WHAT TO DO. Transcribe, exactly and in full, every line from the one including "thumb ip: (73, 82)" to the end of the listing.

INPUT DATA.

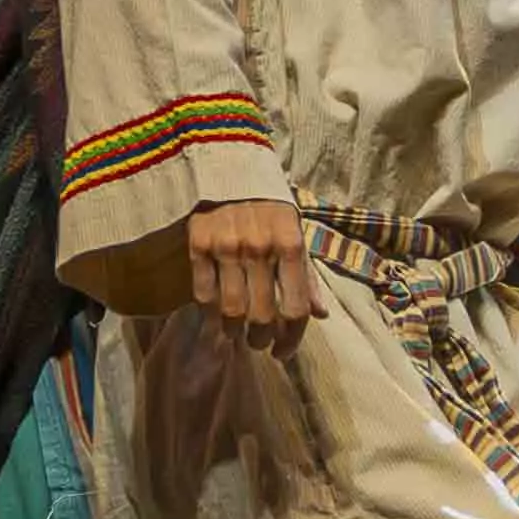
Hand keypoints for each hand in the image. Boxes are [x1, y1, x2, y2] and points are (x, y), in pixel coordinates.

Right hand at [183, 195, 316, 351]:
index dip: (291, 339)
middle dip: (262, 340)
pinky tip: (216, 321)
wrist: (228, 166)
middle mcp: (260, 247)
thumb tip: (320, 315)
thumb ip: (307, 274)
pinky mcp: (198, 243)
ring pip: (232, 311)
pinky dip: (210, 316)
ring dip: (235, 333)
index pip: (295, 308)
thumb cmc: (269, 207)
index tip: (283, 352)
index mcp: (291, 244)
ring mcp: (227, 245)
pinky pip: (204, 296)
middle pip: (263, 316)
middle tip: (259, 343)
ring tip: (237, 335)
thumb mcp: (295, 233)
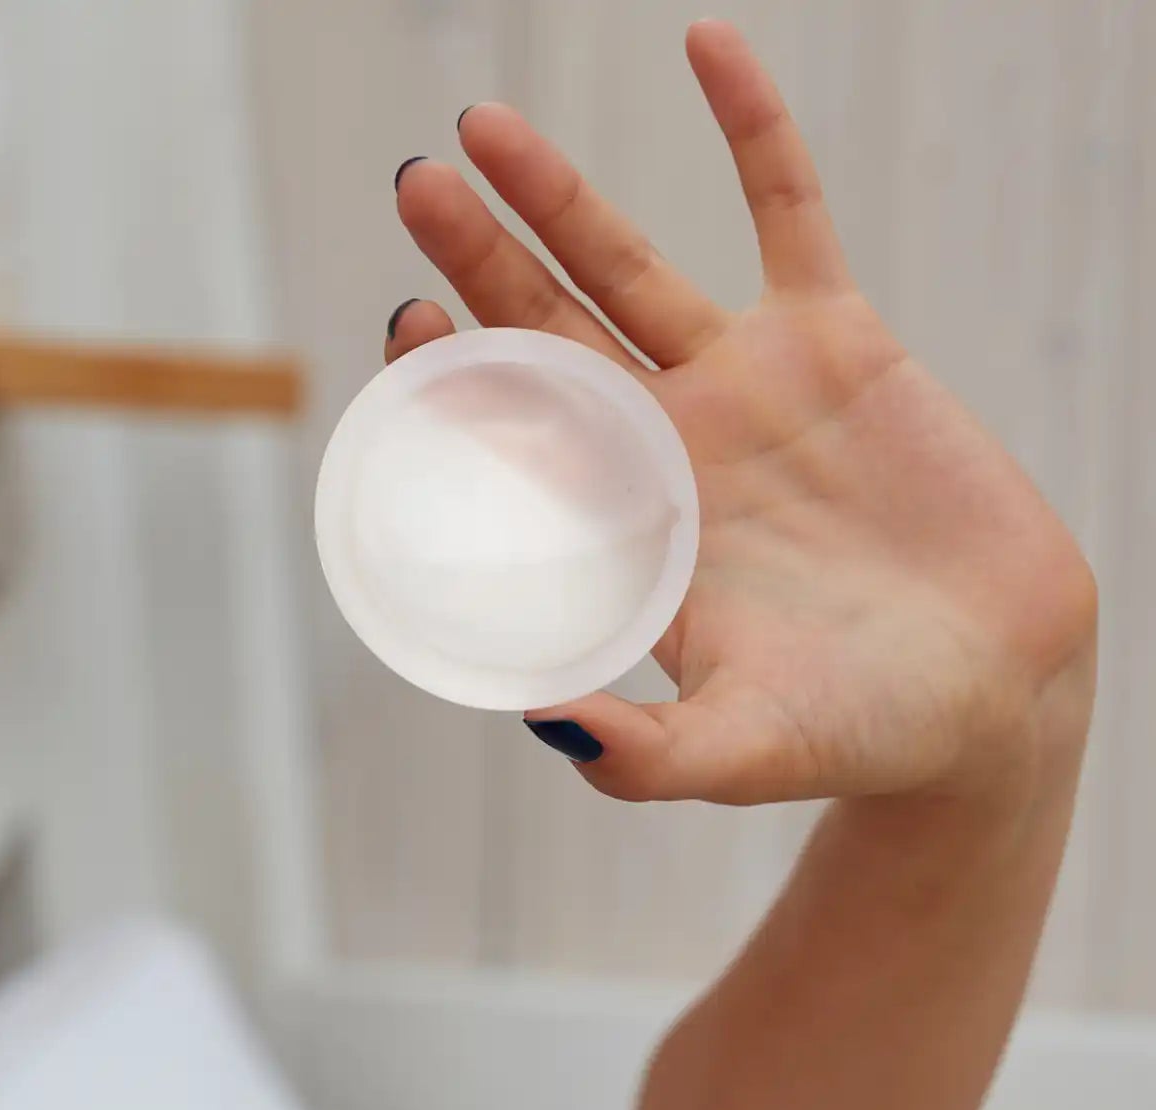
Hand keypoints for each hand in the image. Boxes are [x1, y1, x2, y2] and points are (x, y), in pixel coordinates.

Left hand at [389, 21, 1095, 805]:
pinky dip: (752, 131)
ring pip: (631, 268)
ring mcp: (744, 389)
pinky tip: (703, 44)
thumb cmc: (857, 737)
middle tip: (412, 188)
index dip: (457, 382)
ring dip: (560, 197)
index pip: (514, 442)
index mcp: (622, 535)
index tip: (406, 326)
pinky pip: (788, 212)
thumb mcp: (740, 753)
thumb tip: (535, 723)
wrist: (989, 697)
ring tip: (482, 127)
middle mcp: (663, 452)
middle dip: (479, 263)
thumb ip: (642, 753)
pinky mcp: (838, 343)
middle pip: (547, 338)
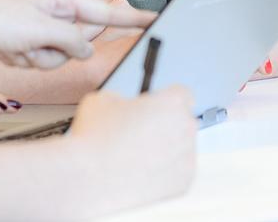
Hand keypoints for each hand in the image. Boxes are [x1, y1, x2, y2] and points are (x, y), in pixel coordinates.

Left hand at [0, 0, 155, 68]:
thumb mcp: (40, 31)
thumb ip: (72, 41)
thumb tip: (86, 50)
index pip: (105, 12)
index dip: (132, 18)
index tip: (158, 18)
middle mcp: (50, 7)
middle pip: (76, 42)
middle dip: (54, 51)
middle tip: (29, 42)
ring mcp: (35, 23)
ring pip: (54, 56)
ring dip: (34, 58)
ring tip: (12, 46)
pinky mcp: (20, 38)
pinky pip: (34, 59)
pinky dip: (19, 59)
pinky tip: (1, 49)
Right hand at [68, 86, 196, 209]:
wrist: (90, 179)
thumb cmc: (96, 139)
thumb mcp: (104, 98)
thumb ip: (124, 99)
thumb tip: (124, 108)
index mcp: (171, 102)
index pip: (182, 94)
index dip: (166, 100)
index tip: (155, 107)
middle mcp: (185, 129)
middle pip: (183, 121)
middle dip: (166, 125)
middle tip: (140, 132)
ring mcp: (186, 158)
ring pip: (181, 148)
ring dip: (166, 149)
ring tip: (136, 154)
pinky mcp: (182, 184)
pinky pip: (177, 172)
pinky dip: (163, 172)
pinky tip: (140, 170)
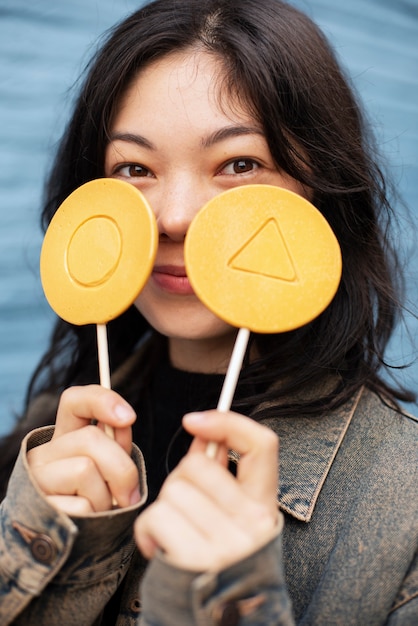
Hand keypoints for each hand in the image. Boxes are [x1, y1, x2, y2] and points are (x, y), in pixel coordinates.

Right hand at [27, 385, 140, 514]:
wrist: (70, 545)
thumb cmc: (95, 500)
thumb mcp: (110, 468)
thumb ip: (118, 445)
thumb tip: (124, 421)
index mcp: (65, 438)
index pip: (75, 400)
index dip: (103, 401)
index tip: (130, 417)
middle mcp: (44, 453)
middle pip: (91, 439)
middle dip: (122, 468)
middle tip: (128, 494)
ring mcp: (38, 478)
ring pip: (86, 469)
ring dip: (106, 496)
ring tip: (102, 508)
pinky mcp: (39, 506)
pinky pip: (80, 505)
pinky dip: (95, 516)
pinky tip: (87, 521)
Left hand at [135, 410, 279, 571]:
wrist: (216, 624)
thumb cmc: (219, 566)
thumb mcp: (234, 522)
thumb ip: (223, 481)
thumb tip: (202, 437)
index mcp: (264, 508)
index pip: (262, 445)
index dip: (227, 421)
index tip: (196, 421)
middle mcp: (251, 524)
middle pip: (196, 466)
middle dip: (179, 479)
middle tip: (183, 506)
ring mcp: (224, 543)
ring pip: (172, 490)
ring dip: (162, 509)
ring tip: (172, 532)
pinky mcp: (192, 561)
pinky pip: (156, 517)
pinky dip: (147, 530)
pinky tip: (158, 546)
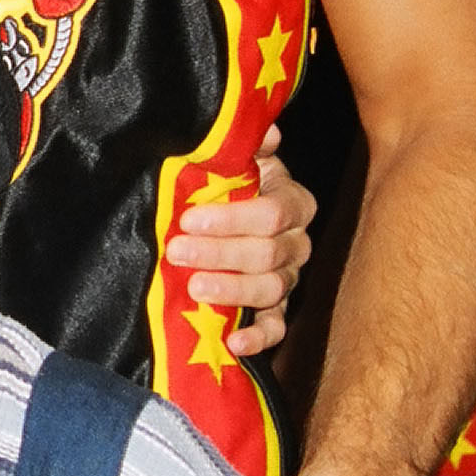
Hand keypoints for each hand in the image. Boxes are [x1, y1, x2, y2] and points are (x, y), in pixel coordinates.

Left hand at [163, 125, 313, 358]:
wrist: (223, 222)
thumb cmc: (228, 187)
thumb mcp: (237, 162)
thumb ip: (248, 147)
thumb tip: (267, 132)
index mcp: (293, 203)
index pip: (272, 213)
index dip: (231, 218)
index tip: (190, 219)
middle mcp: (297, 242)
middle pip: (268, 253)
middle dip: (220, 253)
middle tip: (178, 251)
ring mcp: (288, 279)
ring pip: (272, 288)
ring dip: (233, 289)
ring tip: (195, 288)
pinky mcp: (275, 310)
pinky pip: (276, 328)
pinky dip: (258, 338)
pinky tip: (233, 342)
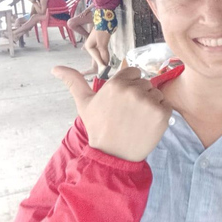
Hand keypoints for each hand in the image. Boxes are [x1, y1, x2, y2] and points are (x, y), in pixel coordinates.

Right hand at [52, 66, 171, 161]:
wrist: (112, 154)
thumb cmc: (98, 127)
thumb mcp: (84, 103)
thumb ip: (73, 82)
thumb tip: (54, 68)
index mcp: (116, 83)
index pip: (134, 72)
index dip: (129, 85)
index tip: (122, 101)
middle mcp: (133, 90)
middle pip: (146, 83)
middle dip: (139, 95)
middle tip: (128, 113)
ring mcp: (148, 102)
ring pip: (156, 94)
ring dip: (151, 104)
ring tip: (136, 119)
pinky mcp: (162, 113)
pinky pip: (166, 105)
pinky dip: (160, 114)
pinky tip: (147, 124)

SOLUTION FOR THIS EXERCISE.
thumb ip: (73, 82)
thumb tip: (54, 68)
index mcp: (116, 83)
index pip: (134, 72)
index dip: (129, 85)
index tip: (122, 101)
middle mcp: (133, 90)
middle pip: (146, 83)
middle dip: (139, 95)
middle tip: (128, 113)
ring mcp: (148, 102)
ring pip: (156, 94)
ring dip: (151, 104)
ring tip: (136, 119)
pinky mcp: (162, 113)
pinky pip: (166, 105)
pinky dip: (160, 114)
pinky tip: (147, 124)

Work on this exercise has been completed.